TOF-PET Image Reconstruction With Multiple Timing Kernels Applied on Cherenkov Radiation in BGO.

Today Time-of-Flight (TOF), in PET scanners, assumes a single, well-defined timing resolution for all events. However, recent BGO-Cherenkov detectors, combining prompt Cherenkov emission and the typical BGO scintillation, can sort events into multiple timing kernels, best described by the Gaussian mixture models. The number of Cherenkov photons detected per event impacts directly the detector time resolution and signal rise time, which can later be used to improve the coincidence timing resolution. This work presents a simulation toolkit which applies multiple timing spreads on the coincident events and an image reconstruction that incorporates this information. A full cylindrical BGO-Cherenkov PET model was compared, in terms of contrast recovery and contrast-to-noise ratio, against an LYSO model with a time resolution of 213 ps.
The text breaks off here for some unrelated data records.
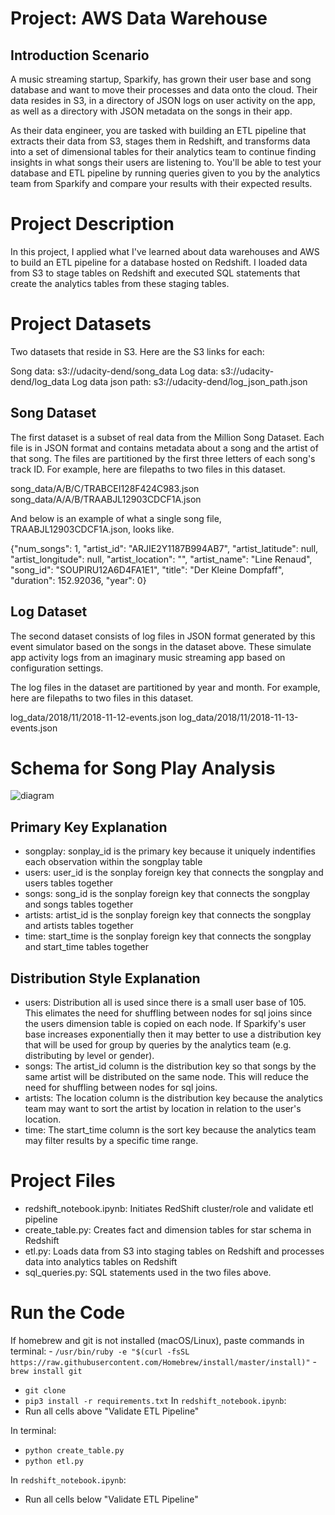 # Project: AWS Data Warehouse
## Introduction Scenario
A music streaming startup, Sparkify, has grown their user base and song database and want to move their processes and data onto the cloud. Their data resides in S3, in a directory of JSON logs on user activity on the app, as well as a directory with JSON metadata on the songs in their app.

As their data engineer, you are tasked with building an ETL pipeline that extracts their data from S3, stages them in Redshift, and transforms data into a set of dimensional tables for their analytics team to continue finding insights in what songs their users are listening to. You'll be able to test your database and ETL pipeline by running queries given to you by the analytics team from Sparkify and compare your results with their expected results.

# Project Description
In this project, I applied what I've learned about data warehouses and AWS to build an ETL pipeline for a database hosted on Redshift. I loaded data from S3 to stage tables on Redshift and executed SQL statements that create the analytics tables from these staging tables.

# Project Datasets
Two datasets that reside in S3. Here are the S3 links for each:

Song data: s3://udacity-dend/song_data
Log data: s3://udacity-dend/log_data
Log data json path: s3://udacity-dend/log_json_path.json

## Song Dataset
The first dataset is a subset of real data from the Million Song Dataset. Each file is in JSON format and contains metadata about a song and the artist of that song. The files are partitioned by the first three letters of each song's track ID. For example, here are filepaths to two files in this dataset.

song_data/A/B/C/TRABCEI128F424C983.json
song_data/A/A/B/TRAABJL12903CDCF1A.json

And below is an example of what a single song file, TRAABJL12903CDCF1A.json, looks like.

{"num_songs": 1, "artist_id": "ARJIE2Y1187B994AB7", "artist_latitude": null, "artist_longitude": null, "artist_location": "", "artist_name": "Line Renaud", "song_id": "SOUPIRU12A6D4FA1E1", "title": "Der Kleine Dompfaff", "duration": 152.92036, "year": 0}

## Log Dataset
The second dataset consists of log files in JSON format generated by this event simulator based on the songs in the dataset above. These simulate app activity logs from an imaginary music streaming app based on configuration settings.

The log files in the dataset are partitioned by year and month. For example, here are filepaths to two files in this dataset.

log_data/2018/11/2018-11-12-events.json
log_data/2018/11/2018-11-13-events.json

# Schema for Song Play Analysis

![diagram]('dwh_diagram.png)

## Primary Key Explanation

- songplay: sonplay_id is the primary key because it uniquely indentifies each observation within the songplay table
- users: user_id is the sonplay foreign key that connects the songplay and users tables together
- songs: song_id is the sonplay foreign key that connects the songplay and songs tables together
- artists: artist_id is the sonplay foreign key that connects the songplay and artists tables together
- time:  start_time is the sonplay foreign key that connects the songplay and start_time tables together

## Distribution Style Explanation

- users: Distribution all is used since there is a small user base of 105. This elimates the need for shuffling between nodes for sql joins since the users dimension table is copied on each node. If Sparkify's user base increases exponentially then it may better to use a distribution key that will be used for group by queries by the analytics team (e.g. distributing by level or gender).
- songs: The artist_id column is the distribution key so that songs by the same artist will be distributed on the same node. This will reduce the need for shuffling between nodes for sql joins. 
- artists: The location column is the distribution key because the analytics team may want to sort the artist by location in relation to the user's location. 
- time: The start_time column is the sort key because the analytics team may filter results by a specific time range.

# Project Files

- redshift_notebook.ipynb: Initiates RedShift cluster/role and validate etl pipeline
- create_table.py: Creates fact and dimension tables for star schema in Redshift
- etl.py: Loads data from S3 into staging tables on Redshift and processes data into analytics tables on Redshift
- sql_queries.py: SQL statements used in the two files above.

# Run the Code

If homebrew and git is not installed (macOS/Linux), paste commands in terminal:
    - `/usr/bin/ruby -e "$(curl -fsSL https://raw.githubusercontent.com/Homebrew/install/master/install)"`
    - `brew install git`

- `git clone `
- `pip3 install -r requirements.txt`
In `redshift_notebook.ipynb`:
- Run all cells above "Validate ETL Pipeline"

In terminal:
- `python create_table.py`
- `python etl.py` 

In `redshift_notebook.ipynb`:
- Run all cells below "Validate ETL Pipeline"
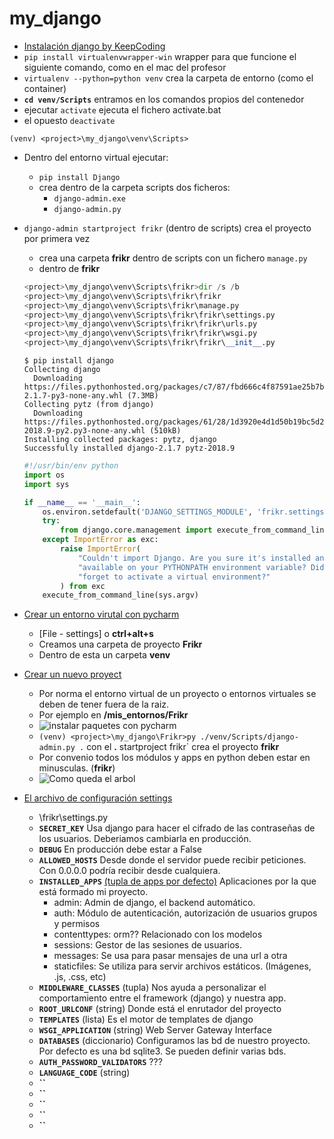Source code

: # my_django

- [Instalación django by KeepCoding](https://youtu.be/sGYSPaXAlkg?list=PLQpe1zyko1phY_8XwZOQSdoyKf9nv7kMl&t=475)
- `pip install virtualenvwrapper-win` wrapper para que funcione el siguiente comando, como en el mac del profesor
- `virtualenv --python=python venv` crea la carpeta de entorno (como el container)
- **`cd venv/Scripts`** entramos en los comandos propios del contenedor 
- ejecutar `activate`  ejecuta el fichero activate.bat
- el opuesto `deactivate`

```ssh
(venv) <project>\my_django\venv\Scripts>
```
- Dentro del entorno virtual ejecutar:
    - `pip install Django`
    - crea dentro de la carpeta scripts dos ficheros:
        - `django-admin.exe`
        - `django-admin.py` 
- `django-admin startproject frikr` (dentro de scripts) crea el proyecto por primera vez
    - crea una carpeta **frikr** dentro de scripts con un fichero `manage.py`
    - dentro de **frikr**
    ```py
    <project>\my_django\venv\Scripts\frikr>dir /s /b
    <project>\my_django\venv\Scripts\frikr\frikr
    <project>\my_django\venv\Scripts\frikr\manage.py
    <project>\my_django\venv\Scripts\frikr\frikr\settings.py
    <project>\my_django\venv\Scripts\frikr\frikr\urls.py
    <project>\my_django\venv\Scripts\frikr\frikr\wsgi.py
    <project>\my_django\venv\Scripts\frikr\frikr\__init__.py
    ```
    ```ssh
    $ pip install django
    Collecting django
      Downloading https://files.pythonhosted.org/packages/c7/87/fbd666c4f87591ae25b7bb374298e8629816e87193c4099d3608ef11fab9/Django-2.1.7-py3-none-any.whl (7.3MB)
    Collecting pytz (from django)
      Downloading https://files.pythonhosted.org/packages/61/28/1d3920e4d1d50b19bc5d24398a7cd85cc7b9a75a490570d5a30c57622d34/pytz-2018.9-py2.py3-none-any.whl (510kB)
    Installing collected packages: pytz, django
    Successfully installed django-2.1.7 pytz-2018.9
    ```
    ```py
    #!/usr/bin/env python
    import os
    import sys
    
    if __name__ == '__main__':
        os.environ.setdefault('DJANGO_SETTINGS_MODULE', 'frikr.settings')
        try:
            from django.core.management import execute_from_command_line
        except ImportError as exc:
            raise ImportError(
                "Couldn't import Django. Are you sure it's installed and "
                "available on your PYTHONPATH environment variable? Did you "
                "forget to activate a virtual environment?"
            ) from exc
        execute_from_command_line(sys.argv)
    
    ```
- [Crear un entorno virutal con pycharm](https://youtu.be/ZX4Eg63aawY?list=PLQpe1zyko1phY_8XwZOQSdoyKf9nv7kMl&t=417)
    - [File - settings] o **ctrl+alt+s**
    - Creamos una carpeta de proyecto **Frikr**
    - Dentro de esta un carpeta **venv**
    
- [Crear un nuevo proyect](https://youtu.be/oX0SoU9OHnE?list=PLQpe1zyko1phY_8XwZOQSdoyKf9nv7kMl&t=10)
	- Por norma el entorno virtual de un proyecto o entornos virtuales se deben de tener fuera de la raiz.
	- Por ejemplo en **<root>/mis_entornos/Frikr**
    - ![instalar paquetes con pycharm](https://trello-attachments.s3.amazonaws.com/5b014dcaf4507eacfc1b4540/5c8401cf1c6b4163c9b2419b/7eb4eb5b24cf7218212785080a8627f6/instalando-con-pycharm.png)
    - `(venv) <project>\my_django\Frikr>py ./venv/Scripts/django-admin.py .` con el **.** startproject frikr` crea el proyecto **frikr**
    - Por convenio todos los módulos y apps en python deben estar en minusculas. (**frikr**)
    - ![Como queda el arbol](https://trello-attachments.s3.amazonaws.com/5c8401cf1c6b4163c9b2419b/232x203/e40af4b195b12f6230e62e5b9c91afd9/image.png)

- [El archivo de configuración settings](https://www.youtube.com/watch?v=IWc1pIH9wLc&list=PLQpe1zyko1phY_8XwZOQSdoyKf9nv7kMl&index=21)
	- <project>\frikr\settings.py
	- **`SECRET_KEY`** Usa django para hacer el cifrado de las contraseñas de los usuarios. Deberiamos cambiarla en producción.
	- **`DEBUG`** En producción debe estar a False
	- **`ALLOWED_HOSTS`**  Desde donde el servidor puede recibir peticiones. Con 0.0.0.0 podría recibir desde cualquiera.
	- **`INSTALLED_APPS`** [(tupla de apps por defecto)](https://youtu.be/IWc1pIH9wLc?list=PLQpe1zyko1phY_8XwZOQSdoyKf9nv7kMl&t=124) Aplicaciones por la que está formado mi proyecto.
		-  admin: Admin de django, el backend automático.
		-  auth: Módulo de autenticación, autorización de usuarios grupos y permisos
		-  contenttypes: orm??  Relacionado con los modelos
		-  sessions: Gestor de las sesiones de usuarios.
		-  messages: Se usa para pasar mensajes de una url a otra
		-  staticfiles: Se utiliza para servir archivos estáticos. (Imágenes, .js, .css, etc)
	- **`MIDDLEWARE_CLASSES`** (tupla) Nos ayuda a personalizar el comportamiento entre el framework (django) y nuestra app.
	- **`ROOT_URLCONF`** (string) Donde está el enrutador del proyecto
	- **`TEMPLATES`** (lista) Es el motor de templates de django
	- **`WSGI_APPLICATION`** (string) Web Server Gateway Interface
	- **`DATABASES`** (diccionario) Configuramos las bd de nuestro proyecto. Por defecto es una bd sqlite3. Se pueden definir varias bds.
	- **`AUTH_PASSWORD_VALIDATORS`** ???
	- **`LANGUAGE_CODE`** (string)
	- **``**
	- **``**
	- **``**
	- **``**
	- **``**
Two reconstruction approaches for the mixture kernels were tested: 1) mixture Gaussian and 2) decomposed simple Gaussian kernels. The decomposed model used the exact mixture component applied during the simulation. Images reconstructed using mixture kernels provided similar mean value and less noise than the decomposed. However, typically, more iterations were needed. Similarly, the LYSO model, with a single TOF kernel, converged faster than the BGO-Cherenkov with multiple kernels. The results indicate that the model complexity slows down convergence. However, due to the higher sensitivity, the contrast-to-noise ratio was 26.4% better for the BGO model.